**Exercise instructions**
a - Retype the portion of the article about the Babel cast that starts at "The entire experience was" and ends after "time to time.".
b - Extend the article about the Babel cast, picking up after its last sentence.

**Text**
Cry Havoc actors concentrating at table read (left to right): Regina Juarez, Andrew Beeson, Angie Hogue, Trinity Gordon and Jamaya Parker.
Photo: Jerome Weeks

“A lot of us were burnt out,” said actor Trinity Gordon about the final push to get Babel onto the stage. “Like, we had different signs of burnout. … it’s a lot to do this show.”

The entire experience was more emotionally draining than anyone could’ve expected. Rehearsing and re-telling stories of suicides and mass shootings from people they met took its toll. But in the end, all eight performances of the Babel were sold out. And the actors said the experience changed their outlook on politics, on gun violence. It changed them personally as well.


Trinity Gordon

Trinity portrayed Sandy Hook Elementary parent Nicole Hockley in Babel. In order to familiarize herself with Hockley’s grief, Trinity saved photos of Hockley’s dead son Dylan on her phone. She said she would look at the images from time to time.

“I just really felt like I had to tell her story. And everyone’s like, ‘Trinity, that’s not healthy!’ But I’m like, I’m not sad when I look at these pictures. … I’m just looking at the life that Nicole sees and I’m just trying to understand what she lost.” 

At the time, Trinity lived in a working-class neighborhood plagued by gun violence. Each year she was in high school, Trinity told us, she lost at least one classmate to gun violence.

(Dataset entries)
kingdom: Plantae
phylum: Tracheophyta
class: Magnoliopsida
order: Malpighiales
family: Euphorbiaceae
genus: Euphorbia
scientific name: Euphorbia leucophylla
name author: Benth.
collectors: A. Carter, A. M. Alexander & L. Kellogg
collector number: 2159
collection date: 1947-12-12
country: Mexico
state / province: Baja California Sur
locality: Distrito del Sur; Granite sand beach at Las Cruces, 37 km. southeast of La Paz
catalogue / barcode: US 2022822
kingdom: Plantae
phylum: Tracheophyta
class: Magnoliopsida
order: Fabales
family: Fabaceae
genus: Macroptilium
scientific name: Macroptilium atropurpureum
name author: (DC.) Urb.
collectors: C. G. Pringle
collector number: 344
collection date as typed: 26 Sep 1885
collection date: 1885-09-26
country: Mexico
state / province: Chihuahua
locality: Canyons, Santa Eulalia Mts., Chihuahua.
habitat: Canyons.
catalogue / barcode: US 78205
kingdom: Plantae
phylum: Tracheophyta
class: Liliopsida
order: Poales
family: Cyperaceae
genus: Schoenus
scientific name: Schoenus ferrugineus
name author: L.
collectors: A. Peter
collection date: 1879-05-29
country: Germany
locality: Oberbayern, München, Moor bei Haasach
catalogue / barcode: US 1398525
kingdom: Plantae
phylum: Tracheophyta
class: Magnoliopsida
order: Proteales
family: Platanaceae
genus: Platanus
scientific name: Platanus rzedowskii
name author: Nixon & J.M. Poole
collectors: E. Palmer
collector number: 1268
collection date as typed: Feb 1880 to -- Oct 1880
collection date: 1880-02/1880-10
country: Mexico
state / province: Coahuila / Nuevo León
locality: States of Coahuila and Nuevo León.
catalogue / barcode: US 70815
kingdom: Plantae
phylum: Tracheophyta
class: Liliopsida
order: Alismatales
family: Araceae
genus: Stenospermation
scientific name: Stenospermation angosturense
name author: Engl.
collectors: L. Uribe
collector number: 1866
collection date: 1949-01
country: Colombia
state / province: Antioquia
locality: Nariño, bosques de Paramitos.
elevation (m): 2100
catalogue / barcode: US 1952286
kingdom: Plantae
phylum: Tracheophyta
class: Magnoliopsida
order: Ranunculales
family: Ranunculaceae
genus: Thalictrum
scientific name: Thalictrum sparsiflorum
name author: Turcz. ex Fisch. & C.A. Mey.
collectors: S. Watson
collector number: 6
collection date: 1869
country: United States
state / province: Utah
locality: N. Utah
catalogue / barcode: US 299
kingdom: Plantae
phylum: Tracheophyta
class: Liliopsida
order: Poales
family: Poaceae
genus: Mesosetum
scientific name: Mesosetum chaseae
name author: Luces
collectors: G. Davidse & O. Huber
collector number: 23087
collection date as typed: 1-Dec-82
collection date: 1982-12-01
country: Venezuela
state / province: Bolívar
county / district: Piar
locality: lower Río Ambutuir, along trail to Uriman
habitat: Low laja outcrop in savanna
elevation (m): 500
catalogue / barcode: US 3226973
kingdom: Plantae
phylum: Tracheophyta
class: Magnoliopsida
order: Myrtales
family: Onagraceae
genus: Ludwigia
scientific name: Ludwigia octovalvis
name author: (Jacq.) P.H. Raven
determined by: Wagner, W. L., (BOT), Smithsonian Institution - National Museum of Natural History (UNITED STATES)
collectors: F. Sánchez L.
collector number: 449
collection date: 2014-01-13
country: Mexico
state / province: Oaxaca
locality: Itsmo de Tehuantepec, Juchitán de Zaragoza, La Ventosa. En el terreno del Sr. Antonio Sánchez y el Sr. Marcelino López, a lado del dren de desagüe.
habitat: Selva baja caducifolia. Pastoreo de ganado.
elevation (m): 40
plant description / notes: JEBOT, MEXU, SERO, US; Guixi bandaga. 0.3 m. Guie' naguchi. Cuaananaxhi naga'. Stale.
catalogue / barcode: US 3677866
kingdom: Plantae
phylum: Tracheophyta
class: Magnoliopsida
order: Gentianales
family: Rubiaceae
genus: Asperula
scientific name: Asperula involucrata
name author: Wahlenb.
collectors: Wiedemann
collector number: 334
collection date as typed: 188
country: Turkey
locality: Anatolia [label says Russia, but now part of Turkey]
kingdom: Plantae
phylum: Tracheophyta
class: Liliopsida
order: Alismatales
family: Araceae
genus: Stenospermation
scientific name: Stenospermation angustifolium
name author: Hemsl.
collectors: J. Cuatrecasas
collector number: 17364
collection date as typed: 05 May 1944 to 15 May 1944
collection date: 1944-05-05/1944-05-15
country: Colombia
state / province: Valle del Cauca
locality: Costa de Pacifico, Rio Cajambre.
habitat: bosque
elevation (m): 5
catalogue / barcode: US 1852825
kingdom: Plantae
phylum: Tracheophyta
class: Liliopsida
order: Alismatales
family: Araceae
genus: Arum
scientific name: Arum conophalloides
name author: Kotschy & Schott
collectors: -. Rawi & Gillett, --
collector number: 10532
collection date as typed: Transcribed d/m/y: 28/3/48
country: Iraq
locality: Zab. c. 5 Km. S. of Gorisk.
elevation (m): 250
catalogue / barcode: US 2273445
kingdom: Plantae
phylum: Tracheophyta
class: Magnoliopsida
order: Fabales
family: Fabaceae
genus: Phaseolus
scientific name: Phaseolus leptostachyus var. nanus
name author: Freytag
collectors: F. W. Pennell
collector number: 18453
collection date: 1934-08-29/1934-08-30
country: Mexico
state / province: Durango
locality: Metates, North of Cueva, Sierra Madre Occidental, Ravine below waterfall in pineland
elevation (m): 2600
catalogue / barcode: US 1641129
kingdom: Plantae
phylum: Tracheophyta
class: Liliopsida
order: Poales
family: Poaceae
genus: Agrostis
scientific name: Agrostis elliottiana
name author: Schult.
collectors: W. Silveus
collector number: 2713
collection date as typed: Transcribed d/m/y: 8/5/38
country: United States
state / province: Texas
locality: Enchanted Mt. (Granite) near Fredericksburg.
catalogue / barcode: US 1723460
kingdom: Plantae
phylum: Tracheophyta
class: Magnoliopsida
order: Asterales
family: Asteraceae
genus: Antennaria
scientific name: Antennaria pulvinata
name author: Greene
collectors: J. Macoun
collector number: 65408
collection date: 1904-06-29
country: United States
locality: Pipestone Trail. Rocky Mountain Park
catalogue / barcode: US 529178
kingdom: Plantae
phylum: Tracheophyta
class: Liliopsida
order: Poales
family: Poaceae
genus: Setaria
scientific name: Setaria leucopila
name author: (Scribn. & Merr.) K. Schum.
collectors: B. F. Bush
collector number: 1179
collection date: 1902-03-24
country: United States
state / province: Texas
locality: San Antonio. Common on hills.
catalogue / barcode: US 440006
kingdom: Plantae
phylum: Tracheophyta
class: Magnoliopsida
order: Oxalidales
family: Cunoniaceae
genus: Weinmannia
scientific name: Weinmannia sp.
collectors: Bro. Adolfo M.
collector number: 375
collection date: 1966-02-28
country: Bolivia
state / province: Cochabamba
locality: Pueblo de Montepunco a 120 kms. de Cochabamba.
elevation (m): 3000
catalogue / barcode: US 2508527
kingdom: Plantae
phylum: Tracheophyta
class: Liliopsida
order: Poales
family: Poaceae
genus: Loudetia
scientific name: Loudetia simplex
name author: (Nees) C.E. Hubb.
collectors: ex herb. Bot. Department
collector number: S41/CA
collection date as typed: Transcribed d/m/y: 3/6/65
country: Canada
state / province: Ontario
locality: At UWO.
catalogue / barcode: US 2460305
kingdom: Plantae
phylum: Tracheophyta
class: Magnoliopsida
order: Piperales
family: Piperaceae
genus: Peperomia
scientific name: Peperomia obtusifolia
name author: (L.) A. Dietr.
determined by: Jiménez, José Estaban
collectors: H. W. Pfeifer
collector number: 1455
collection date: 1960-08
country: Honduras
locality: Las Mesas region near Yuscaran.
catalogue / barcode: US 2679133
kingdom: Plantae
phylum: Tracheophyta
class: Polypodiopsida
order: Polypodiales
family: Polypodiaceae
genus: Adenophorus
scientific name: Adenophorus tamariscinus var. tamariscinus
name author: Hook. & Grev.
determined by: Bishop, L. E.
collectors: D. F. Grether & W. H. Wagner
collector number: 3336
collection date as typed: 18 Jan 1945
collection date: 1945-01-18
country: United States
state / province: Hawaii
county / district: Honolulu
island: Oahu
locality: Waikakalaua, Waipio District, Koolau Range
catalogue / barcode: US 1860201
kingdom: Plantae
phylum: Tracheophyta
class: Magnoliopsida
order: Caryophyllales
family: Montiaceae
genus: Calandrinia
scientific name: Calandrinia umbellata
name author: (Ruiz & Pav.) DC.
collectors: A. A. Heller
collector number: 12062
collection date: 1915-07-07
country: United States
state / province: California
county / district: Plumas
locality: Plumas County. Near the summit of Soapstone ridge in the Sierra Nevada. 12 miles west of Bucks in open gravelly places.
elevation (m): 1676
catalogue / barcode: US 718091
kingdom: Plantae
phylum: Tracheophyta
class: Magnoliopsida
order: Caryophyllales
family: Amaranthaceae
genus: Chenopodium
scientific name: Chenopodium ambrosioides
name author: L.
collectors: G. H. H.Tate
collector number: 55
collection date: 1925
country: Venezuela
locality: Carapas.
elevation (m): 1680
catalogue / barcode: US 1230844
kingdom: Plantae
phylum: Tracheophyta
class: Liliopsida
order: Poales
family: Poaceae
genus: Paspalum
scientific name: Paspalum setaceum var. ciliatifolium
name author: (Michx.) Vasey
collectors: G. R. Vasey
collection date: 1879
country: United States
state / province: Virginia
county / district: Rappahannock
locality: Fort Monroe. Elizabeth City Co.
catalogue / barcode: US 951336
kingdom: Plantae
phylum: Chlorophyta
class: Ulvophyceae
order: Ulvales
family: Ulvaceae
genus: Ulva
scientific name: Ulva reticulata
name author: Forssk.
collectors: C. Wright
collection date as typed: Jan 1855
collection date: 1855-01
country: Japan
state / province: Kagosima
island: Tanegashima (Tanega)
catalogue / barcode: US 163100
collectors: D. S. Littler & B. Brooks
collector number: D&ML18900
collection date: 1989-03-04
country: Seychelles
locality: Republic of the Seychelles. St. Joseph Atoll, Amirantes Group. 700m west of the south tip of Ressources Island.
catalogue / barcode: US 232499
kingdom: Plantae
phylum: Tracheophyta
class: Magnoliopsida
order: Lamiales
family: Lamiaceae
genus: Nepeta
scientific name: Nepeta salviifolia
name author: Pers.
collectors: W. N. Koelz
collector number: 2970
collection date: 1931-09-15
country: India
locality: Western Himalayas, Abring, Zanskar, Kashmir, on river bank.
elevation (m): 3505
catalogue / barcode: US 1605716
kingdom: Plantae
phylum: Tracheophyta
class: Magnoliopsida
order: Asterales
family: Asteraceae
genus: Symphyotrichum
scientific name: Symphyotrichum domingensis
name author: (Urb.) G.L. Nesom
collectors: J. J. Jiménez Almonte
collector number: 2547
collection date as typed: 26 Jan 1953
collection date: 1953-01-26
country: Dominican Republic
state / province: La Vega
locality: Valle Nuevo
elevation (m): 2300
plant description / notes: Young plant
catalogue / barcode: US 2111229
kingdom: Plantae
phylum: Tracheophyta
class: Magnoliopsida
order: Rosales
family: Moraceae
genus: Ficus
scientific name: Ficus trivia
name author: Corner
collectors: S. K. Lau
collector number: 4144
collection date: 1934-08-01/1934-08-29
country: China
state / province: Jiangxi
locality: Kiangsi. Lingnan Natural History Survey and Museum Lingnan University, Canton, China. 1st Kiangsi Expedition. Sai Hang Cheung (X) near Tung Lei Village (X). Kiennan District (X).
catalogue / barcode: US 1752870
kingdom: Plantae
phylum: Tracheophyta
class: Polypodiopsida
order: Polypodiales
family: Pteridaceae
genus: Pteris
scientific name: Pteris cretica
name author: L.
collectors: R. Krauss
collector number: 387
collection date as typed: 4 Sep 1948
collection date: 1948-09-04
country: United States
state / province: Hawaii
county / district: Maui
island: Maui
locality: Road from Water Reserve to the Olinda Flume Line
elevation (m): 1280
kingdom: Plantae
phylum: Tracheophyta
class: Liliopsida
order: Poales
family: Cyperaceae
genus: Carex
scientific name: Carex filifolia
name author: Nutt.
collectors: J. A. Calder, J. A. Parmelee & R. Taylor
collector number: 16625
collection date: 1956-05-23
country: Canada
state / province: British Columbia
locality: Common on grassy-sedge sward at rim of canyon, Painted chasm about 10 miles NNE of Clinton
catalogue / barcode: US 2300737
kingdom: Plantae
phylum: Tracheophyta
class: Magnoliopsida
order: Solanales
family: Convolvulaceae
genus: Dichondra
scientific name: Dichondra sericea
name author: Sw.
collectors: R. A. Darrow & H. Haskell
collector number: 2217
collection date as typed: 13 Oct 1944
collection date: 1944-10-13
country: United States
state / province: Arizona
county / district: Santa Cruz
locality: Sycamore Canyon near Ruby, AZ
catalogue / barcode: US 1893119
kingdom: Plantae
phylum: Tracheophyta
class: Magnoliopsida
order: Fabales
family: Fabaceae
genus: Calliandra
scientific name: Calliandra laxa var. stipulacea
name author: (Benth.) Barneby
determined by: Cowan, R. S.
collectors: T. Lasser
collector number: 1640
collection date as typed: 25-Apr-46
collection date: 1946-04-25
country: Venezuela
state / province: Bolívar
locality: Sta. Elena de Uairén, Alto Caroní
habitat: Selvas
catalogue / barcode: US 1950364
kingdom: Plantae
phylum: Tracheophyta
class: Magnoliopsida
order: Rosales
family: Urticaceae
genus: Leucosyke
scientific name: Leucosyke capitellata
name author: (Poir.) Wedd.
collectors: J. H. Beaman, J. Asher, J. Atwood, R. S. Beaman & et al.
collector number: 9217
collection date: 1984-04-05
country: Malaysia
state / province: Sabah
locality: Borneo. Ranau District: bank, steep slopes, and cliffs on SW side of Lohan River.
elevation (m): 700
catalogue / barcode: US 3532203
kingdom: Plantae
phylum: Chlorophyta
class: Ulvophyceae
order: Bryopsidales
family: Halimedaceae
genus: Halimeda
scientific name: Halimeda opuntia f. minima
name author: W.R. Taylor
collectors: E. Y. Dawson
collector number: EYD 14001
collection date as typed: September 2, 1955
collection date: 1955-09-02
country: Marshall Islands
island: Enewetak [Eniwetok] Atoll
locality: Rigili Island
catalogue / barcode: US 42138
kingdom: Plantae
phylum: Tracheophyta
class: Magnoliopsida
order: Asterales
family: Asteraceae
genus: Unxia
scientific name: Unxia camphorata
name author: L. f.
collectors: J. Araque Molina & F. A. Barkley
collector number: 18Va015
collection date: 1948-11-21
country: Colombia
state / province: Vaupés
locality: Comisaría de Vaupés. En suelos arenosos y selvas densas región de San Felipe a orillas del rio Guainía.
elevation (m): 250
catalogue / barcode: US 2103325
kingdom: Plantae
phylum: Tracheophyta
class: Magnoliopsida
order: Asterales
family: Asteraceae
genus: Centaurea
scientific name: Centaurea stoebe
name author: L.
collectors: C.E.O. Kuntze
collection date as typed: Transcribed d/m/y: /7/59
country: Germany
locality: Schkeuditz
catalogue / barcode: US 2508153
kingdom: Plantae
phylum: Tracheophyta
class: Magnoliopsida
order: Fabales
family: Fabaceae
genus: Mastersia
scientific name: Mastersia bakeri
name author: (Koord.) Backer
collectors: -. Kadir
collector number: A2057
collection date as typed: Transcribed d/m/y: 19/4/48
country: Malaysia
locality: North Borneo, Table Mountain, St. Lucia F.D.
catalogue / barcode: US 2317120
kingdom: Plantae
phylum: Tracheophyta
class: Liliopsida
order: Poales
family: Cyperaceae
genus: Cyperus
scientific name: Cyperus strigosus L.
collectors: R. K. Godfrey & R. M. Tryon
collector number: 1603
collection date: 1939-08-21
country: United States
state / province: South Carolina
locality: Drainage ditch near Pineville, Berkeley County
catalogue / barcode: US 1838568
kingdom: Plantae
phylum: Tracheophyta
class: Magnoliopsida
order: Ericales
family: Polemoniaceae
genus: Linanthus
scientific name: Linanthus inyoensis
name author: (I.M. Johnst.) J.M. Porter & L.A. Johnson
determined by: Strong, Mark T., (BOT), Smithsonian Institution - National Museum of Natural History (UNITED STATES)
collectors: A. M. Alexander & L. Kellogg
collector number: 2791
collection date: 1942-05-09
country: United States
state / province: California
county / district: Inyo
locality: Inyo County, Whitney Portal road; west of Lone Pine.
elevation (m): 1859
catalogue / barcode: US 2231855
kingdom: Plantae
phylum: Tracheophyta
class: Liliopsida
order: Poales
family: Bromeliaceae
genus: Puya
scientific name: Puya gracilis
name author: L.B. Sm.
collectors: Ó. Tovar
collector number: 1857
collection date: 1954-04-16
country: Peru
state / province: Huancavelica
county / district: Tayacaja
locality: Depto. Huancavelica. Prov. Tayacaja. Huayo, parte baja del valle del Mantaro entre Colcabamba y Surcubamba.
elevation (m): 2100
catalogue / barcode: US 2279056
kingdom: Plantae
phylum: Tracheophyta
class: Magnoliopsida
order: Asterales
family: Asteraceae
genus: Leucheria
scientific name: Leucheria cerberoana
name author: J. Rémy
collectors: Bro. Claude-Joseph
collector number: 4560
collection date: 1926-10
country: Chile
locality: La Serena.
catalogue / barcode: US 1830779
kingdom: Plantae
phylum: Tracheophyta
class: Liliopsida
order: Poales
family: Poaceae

**Responses to the exercise**
a -
The entire experience was more emotionally draining than anyone could’ve expected. Rehearsing and re-telling stories of suicides and mass shootings from people they met took its toll. But in the end, all eight performances of the Babel were sold out. And the actors said the experience changed their outlook on politics, on gun violence. It changed them personally as well.


Trinity Gordon

Trinity portrayed Sandy Hook Elementary parent Nicole Hockley in Babel. In order to familiarize herself with Hockley’s grief, Trinity saved photos of Hockley’s dead son Dylan on her phone. She said she would look at the images from time to time.

b -
“There’s these kids who, they’re getting shot in their neighborhoods every day. It’s not just some person coming into their schools, it’s somebody coming into their homes, into their communities. And I know, it’s inevitable that another shooting’s going to happen and there’s going to be a part of me that’s like ‘Damn. This [show] didn’t do anything.’ But —  I mean it did something to somebody. And it’s done something to me.”

Cara Lawson

Cara played Sue Loncar. She’s the mother of Grace Loncar, a classmate of Cara’s who shot herself in 2016. In an interview, Cara said that she didn’t even know she was cast as her friend’s mother until the first day of rehearsals.

“It was a little weird. Let me be real. It took me a second to process that was happening. . . . I don’t think I signed up like, ‘I’m going to talk about my dead friend, everybody.’ But you know, Sue shared her story and I think it’s a good one to share.”

Partly because of the loss of her friend, Cara had a negative perspective about guns when the cast first started working on Babel. But meeting with gun owners and listening to their reasons for wanting to be armed helped Cara to better understand some people’s need to have a firearm in their home.

Still, she wondered if guns are the answer to society’s problems and insecurities.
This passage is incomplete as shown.